KEY LARGO, Fla. –– Technicolor coral once covered stretches of underwater reefs in the Florida Keys and beyond. But now, they are dying and researchers have likened them to abandoned underwater cities.
"Live coral reefs are what gives coral reefs that beautiful color. There's lots of different blues and yellows and greens … the Keys specifically, our reefs have experienced a decline in coral cover starting as early as the 1970s, 1980s, and coral cover used to be about 25 percent. Now it's as low as 2 percent in several sites," Jessica Levy, the program manager at the Coral Restoration Foundation, said.
"Reefs globally are declining. We're facing the decline of an entire ecosystem, which is completely unheard of," she added. "We've never seen that before … I like to think of a coral reef without corals or without that coral cover as basically being an abandoned city eventually."
Groups like the National Oceanic and Atmospheric Administration and the Coral Restoration Foundation are teaming up to save seven iconic reefs up and down the Florida Keys.

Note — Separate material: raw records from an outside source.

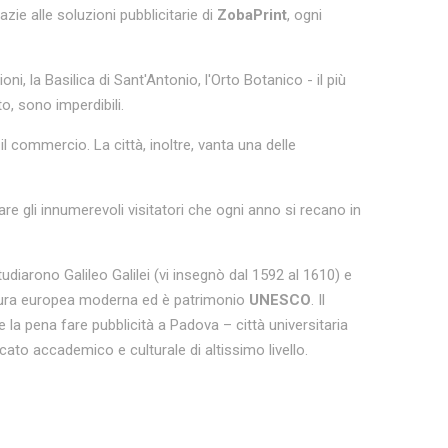
ie alle soluzioni pubblicitarie di
ZobaPrint
, ogni
ioni, la Basilica di Sant'Antonio, l'Orto Botanico - il più
o, sono imperdibili.
il commercio. La città, inoltre, vanta una delle
re gli innumerevoli visitatori che ogni anno si recano in
diarono Galileo Galilei (vi insegnò dal 1592 al 1610) e
ittura europea moderna ed è patrimonio
UNESCO
. Il
 la pena fare pubblicità a Padova – città universitaria
ato accademico e culturale di altissimo livello.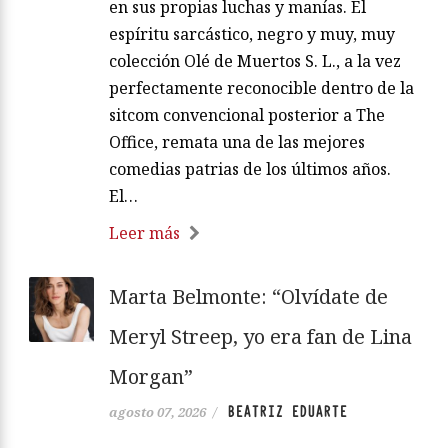
en sus propias luchas y manías. El
espíritu sarcástico, negro y muy, muy
colección Olé de Muertos S. L., a la vez
perfectamente reconocible dentro de la
sitcom convencional posterior a The
Office, remata una de las mejores
comedias patrias de los últimos años.
El…
Leer más
Marta Belmonte: “Olvídate de
Meryl Streep, yo era fan de Lina
Morgan”
BEATRIZ EDUARTE
agosto 07, 2026
/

"We're working with partners, with a lot of other groups, such as NOAA, The National Marine Sanctuary Program, Florida Keys National Sanctuary, The Nature Conservancy, Mote Marine Lab, Florida Fish and Wildlife Conservation Commission — lots of partners are coming together for this mission. The Mission Iconic Reefs is an extremely collaborative, holistic approach to reef restoration in the Florida Keys. It's at a scale that's unprecedented and this project itself is a first of its kind for us," Levy said.
Levy pointed out that the $100 million project will take about two decades to complete.

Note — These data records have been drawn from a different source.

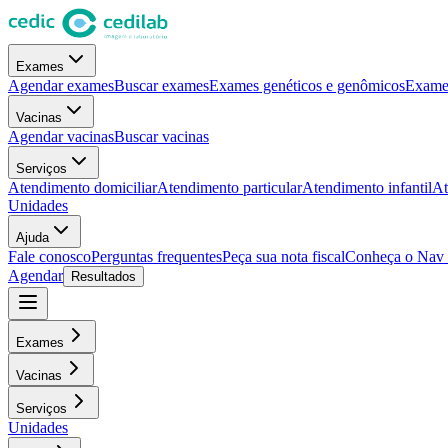
Exames
Agendar exames
Buscar exames
Exames genéticos e genômicos
Exames
Vacinas
Agendar vacinas
Buscar vacinas
Serviços
Atendimento domiciliar
Atendimento particular
Atendimento infantil
At
Unidades
Ajuda
Fale conosco
Perguntas frequentes
Peça sua nota fiscal
Conheça o Nav
Agendar
Resultados
Exames
Vacinas
Serviços
Unidades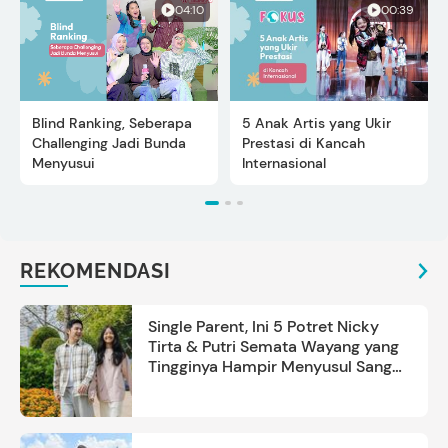
04:10
00:39
Blind Ranking, Seberapa
5 Anak Artis yang Ukir
Challenging Jadi Bunda
Prestasi di Kancah
Menyusui
Internasional
REKOMENDASI
Single Parent, Ini 5 Potret Nicky
Tirta & Putri Semata Wayang yang
Tingginya Hampir Menyusul Sang
Ayah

"Restoration is a very simple process," she continued. "We grow critically endangered corals and offshore nurseries, and we raise these corals to a certain size and a certain age and then at that point, they range being moved from the nursery to a nearby reef site. So we're essentially returning these corals back to their native habitat."
Researchers in the Keys say healthy reefs do a number of things, like protect the area from storms, create a thriving tourism industry, and nurture marine life.
"Corals are like the trees. The trees provide habitat for the butterflies and the birds and mammals that live in that community, and so the corals do the same thing," Andy Bruckner, a research coordinator at NOAA, said.
According to Secore International, a coral protection research group, more than half of the world's coral reefs have died in the last 30 years due to coral bleaching, a process where coral polyps expel algae that live inside their tissues, therefore, bleaching it to a lifeless white color.
Without those corals a very complex coral reef system basically becomes a flattened community that can't support any of the other organisms," Bruckner added.
"I think one of the things that we struggle with is that you can't see it daily. You can't grasp the magnitude of it, but it's still a national treasure for us and we should value it as such," Levy said. "This project, in particular, is going to take a lot more humans and dive power, as I like to call it, to actually achieve these numbers and the scale that we want to start working at."
The groups involved hope it will become a model for restoration efforts across America's 95,000 miles of shoreline. "We're going to involve the community, really, in getting us to help basically garden the coral so that it can continue to grow and survive," Bruckner said.